What the task requires: Where "Usage" occurs in a line of the entries below, copy that line.

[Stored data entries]

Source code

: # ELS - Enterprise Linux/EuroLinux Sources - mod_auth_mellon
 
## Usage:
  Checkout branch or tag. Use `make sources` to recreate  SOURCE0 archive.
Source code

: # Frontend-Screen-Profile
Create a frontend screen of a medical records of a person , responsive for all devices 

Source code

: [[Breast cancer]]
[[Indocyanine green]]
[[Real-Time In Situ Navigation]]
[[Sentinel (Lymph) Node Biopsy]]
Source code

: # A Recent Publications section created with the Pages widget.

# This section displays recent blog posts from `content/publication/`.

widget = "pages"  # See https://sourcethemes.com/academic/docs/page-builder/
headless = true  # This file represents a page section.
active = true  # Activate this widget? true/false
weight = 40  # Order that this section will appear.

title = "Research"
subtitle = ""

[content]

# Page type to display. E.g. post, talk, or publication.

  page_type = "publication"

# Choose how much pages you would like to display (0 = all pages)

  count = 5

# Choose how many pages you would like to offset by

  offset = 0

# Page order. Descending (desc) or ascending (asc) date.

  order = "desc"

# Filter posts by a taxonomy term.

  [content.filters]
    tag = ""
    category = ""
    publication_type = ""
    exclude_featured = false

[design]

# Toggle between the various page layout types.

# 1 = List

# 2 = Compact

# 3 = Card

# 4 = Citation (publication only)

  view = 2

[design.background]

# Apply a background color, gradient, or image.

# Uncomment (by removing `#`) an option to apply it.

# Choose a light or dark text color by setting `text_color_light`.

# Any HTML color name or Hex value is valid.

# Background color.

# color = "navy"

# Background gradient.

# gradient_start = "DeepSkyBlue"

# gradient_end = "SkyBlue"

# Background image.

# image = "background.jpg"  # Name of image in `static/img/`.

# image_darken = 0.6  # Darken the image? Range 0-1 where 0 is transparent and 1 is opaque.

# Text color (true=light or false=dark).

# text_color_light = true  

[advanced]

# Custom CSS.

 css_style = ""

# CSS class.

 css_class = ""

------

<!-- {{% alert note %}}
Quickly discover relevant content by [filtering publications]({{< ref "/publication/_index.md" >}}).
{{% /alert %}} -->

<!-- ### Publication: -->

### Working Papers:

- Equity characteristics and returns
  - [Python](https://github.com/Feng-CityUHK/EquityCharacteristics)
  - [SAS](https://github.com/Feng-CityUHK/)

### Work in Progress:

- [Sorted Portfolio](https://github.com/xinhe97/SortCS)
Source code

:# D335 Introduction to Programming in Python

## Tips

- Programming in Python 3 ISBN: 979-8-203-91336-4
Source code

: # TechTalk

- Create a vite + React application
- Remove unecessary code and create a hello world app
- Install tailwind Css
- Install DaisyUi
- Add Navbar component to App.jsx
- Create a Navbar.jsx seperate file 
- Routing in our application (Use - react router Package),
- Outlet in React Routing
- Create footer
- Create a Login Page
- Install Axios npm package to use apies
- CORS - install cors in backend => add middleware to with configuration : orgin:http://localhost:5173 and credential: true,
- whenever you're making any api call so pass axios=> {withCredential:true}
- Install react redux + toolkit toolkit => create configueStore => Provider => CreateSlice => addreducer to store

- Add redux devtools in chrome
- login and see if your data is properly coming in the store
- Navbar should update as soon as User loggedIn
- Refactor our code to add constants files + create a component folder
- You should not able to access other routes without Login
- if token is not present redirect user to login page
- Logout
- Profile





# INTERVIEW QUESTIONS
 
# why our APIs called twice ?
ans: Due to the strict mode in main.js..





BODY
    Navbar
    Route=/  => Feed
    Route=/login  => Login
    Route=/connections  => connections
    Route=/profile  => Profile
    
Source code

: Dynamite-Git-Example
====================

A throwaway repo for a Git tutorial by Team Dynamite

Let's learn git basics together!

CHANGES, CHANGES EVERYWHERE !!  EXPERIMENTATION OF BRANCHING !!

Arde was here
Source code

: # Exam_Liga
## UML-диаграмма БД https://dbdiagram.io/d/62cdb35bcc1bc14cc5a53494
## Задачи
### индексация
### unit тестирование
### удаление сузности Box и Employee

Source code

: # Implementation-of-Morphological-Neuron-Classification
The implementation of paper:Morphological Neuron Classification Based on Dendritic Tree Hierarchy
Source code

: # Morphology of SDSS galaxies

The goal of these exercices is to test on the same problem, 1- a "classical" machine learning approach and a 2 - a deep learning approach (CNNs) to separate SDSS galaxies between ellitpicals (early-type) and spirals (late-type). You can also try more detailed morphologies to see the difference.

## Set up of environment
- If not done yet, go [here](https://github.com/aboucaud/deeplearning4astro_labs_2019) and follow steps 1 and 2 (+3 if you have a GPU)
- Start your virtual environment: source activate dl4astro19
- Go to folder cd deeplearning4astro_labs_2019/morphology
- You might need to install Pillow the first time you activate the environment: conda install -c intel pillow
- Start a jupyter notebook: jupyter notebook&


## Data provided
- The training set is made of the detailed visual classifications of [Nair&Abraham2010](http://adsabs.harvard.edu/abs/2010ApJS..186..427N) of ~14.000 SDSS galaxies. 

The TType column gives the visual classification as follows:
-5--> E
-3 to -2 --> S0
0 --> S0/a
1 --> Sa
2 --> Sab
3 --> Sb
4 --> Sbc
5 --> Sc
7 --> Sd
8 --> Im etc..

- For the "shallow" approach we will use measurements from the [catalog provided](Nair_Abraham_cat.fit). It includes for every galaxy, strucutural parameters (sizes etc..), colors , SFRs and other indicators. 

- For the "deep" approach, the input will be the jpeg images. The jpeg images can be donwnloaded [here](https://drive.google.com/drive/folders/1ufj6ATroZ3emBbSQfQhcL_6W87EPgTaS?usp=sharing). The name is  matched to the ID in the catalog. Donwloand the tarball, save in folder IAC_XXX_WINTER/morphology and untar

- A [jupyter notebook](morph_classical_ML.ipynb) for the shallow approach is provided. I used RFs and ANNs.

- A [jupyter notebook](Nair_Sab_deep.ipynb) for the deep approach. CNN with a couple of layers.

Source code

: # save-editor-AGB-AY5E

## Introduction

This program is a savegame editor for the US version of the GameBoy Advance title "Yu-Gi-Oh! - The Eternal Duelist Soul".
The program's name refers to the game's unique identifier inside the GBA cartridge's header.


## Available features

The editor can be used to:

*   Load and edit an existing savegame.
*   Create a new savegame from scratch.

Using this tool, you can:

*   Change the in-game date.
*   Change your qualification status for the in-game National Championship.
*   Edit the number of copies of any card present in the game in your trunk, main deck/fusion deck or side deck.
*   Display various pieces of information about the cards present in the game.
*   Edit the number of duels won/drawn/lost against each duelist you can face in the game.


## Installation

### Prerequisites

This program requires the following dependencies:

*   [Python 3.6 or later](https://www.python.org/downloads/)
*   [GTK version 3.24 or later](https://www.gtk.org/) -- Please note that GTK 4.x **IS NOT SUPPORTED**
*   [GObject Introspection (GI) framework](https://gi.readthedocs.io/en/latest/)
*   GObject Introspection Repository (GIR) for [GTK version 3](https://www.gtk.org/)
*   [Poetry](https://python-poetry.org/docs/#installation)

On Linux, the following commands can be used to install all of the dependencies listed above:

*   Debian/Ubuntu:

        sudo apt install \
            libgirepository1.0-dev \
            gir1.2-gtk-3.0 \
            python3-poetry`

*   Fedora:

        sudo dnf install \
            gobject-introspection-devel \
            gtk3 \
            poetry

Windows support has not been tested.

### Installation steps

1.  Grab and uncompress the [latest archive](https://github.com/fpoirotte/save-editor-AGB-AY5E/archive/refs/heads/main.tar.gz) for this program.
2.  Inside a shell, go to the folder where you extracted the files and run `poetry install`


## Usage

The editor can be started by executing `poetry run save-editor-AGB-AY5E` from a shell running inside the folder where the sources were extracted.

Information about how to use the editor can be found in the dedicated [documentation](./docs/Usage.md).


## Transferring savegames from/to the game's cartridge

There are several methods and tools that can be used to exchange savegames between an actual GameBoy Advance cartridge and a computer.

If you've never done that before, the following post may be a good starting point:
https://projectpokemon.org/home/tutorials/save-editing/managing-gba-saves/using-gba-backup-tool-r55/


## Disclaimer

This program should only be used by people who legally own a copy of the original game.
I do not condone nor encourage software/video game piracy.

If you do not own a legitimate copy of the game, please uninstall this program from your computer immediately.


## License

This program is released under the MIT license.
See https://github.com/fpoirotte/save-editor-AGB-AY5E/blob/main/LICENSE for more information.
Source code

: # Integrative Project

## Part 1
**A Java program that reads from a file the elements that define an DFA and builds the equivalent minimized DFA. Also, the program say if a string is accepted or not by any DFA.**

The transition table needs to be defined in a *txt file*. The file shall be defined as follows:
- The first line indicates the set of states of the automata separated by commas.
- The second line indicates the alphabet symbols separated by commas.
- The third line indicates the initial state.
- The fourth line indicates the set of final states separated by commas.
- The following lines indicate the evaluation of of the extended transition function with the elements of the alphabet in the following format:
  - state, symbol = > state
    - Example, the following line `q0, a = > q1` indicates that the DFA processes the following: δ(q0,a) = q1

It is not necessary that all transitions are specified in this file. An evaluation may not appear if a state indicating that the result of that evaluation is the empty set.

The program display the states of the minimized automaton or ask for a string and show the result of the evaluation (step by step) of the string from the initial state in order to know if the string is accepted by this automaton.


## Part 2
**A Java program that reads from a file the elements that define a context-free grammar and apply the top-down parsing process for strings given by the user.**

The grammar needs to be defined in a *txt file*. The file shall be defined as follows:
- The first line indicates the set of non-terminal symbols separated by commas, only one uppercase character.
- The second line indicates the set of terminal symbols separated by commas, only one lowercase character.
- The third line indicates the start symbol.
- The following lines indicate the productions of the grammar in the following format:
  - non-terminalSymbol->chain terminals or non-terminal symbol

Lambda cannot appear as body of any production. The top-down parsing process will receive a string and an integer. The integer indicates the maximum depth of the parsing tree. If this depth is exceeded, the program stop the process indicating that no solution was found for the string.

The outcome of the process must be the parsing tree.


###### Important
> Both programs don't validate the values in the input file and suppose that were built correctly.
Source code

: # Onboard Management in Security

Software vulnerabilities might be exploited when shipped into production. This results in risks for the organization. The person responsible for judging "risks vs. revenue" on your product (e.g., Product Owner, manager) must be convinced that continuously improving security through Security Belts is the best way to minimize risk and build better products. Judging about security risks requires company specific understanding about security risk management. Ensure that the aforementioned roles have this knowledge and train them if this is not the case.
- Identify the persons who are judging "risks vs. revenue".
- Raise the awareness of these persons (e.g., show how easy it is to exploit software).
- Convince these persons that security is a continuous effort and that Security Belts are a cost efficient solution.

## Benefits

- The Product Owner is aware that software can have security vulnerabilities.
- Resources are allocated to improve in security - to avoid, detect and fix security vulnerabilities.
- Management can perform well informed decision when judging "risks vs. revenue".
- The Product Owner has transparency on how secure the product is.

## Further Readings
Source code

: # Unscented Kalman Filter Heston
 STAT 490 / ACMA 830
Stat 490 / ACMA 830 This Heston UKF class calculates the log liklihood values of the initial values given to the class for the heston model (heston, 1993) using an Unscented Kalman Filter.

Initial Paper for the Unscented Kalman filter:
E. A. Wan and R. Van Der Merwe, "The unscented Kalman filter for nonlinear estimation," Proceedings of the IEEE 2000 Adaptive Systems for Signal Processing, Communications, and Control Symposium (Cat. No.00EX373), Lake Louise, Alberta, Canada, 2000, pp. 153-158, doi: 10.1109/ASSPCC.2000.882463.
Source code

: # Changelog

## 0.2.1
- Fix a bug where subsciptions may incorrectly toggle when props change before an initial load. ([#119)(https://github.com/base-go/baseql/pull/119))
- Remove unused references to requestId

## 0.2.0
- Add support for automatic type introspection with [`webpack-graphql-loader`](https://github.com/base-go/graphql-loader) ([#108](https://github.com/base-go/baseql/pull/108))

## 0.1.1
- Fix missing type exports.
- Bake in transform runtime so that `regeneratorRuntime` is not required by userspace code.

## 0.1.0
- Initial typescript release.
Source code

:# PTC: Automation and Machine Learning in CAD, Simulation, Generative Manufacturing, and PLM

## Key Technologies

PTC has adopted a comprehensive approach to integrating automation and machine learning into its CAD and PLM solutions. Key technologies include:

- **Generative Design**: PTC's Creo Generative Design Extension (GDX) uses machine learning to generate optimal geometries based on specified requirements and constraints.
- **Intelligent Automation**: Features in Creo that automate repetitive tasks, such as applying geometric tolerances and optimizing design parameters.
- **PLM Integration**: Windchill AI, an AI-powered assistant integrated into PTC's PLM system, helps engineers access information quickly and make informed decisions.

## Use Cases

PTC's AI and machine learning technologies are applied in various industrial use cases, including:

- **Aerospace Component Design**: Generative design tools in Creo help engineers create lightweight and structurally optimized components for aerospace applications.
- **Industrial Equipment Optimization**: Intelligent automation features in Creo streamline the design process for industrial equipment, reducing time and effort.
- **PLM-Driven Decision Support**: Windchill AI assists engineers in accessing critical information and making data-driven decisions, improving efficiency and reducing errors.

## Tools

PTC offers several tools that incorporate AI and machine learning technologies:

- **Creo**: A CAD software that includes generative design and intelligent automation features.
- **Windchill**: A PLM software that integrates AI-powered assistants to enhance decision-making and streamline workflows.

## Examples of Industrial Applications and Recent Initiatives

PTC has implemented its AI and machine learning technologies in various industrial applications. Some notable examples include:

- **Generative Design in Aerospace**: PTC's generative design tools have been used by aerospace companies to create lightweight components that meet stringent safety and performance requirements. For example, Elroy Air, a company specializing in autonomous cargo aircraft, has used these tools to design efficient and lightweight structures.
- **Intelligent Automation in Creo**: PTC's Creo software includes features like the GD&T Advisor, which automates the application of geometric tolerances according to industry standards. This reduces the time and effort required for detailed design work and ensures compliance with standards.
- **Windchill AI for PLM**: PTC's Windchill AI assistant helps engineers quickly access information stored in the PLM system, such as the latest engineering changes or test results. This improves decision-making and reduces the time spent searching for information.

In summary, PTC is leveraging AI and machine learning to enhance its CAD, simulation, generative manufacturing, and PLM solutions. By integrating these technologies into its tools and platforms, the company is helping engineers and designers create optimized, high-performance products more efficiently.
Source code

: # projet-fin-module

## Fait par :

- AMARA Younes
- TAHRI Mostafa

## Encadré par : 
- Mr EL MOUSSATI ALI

Problem solution:
## Usage:
## Usage
Information about how to use the editor can be found in the dedicated [documentation](./docs/Usage.md).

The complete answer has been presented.